Abstract

Mitogen-activated protein kinases (MAPKs) form a kinase tier module in which MAPK, MAP2K, and MAP3K are held by scaffold proteins. The scaffold proteins serve as a protein platform for selective and spatial kinase activation. The precise mechanism by which the scaffold proteins function has not yet been fully explained. WDR62 is a novel scaffold protein of the c-Jun N-terminal kinase (JNK) pathway. Recessive mutations within WDR62 result in severe cerebral cortical malformations.
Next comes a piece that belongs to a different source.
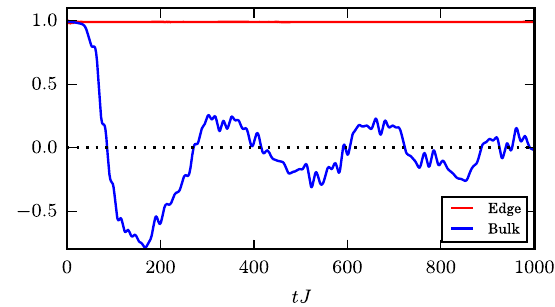
FIG. 3. The decay of a MZM at low energies, as obtained by TEBD for systems of length L ¼ 40 , which shows that a long- lived MZM persists even in a much larger system. Red: Decay of the strong zero mode Green ’ s function h Ψ j γ A 1 ð t Þ γ A 1 ð 0 Þj Ψ i for an initial state j Ψ i containing a single quasiparticle close to the left edge (i.e., − γ B 3 γ A 4 ¼ − 1 and γ B i γ A i ¼ 1 for i ≠ 3 ), for þ 1 L ¼ 40 and h=J ¼ h =J ¼ 0 . 075 . This is equivalent in the 2 corresponding transverse-field Ising chain to the spin correlation h Ψ j σ z 1 ð t Þ σ z 1 ð 0 Þj Ψ i . Blue: Decay of the bulk spin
One of the WDR62 mutant proteins found in a patient with microcephaly encodes a C-terminal truncated protein that fails to associate efficiently with JNK and MKK7β1. The present article shows that the WDR62 C-terminal region harbors a novel dimerization domain composed of a putative loop-helix domain that is necessary and sufficient for WDR62 dimerization and is critical for its scaffolding function. The loop-helix domain is highly conserved between orthologues and is also shared by the JNK scaffold protein, JNKBP1/MAPKBP1. Based on the high sequence conservation of the loop-helix domain, our article shows that MAPKBP1 homodimerizes and heterodimerizes with WDR62. Endogenous WDR62 and MAPKBP1 co-localize to stress granules following arsenite treatment, but not during mitosis. This study proposes another layer of complexity, in which coordinated activation of signaling pathways is mediated by the association between the different JNK scaffold proteins depending on their biological function.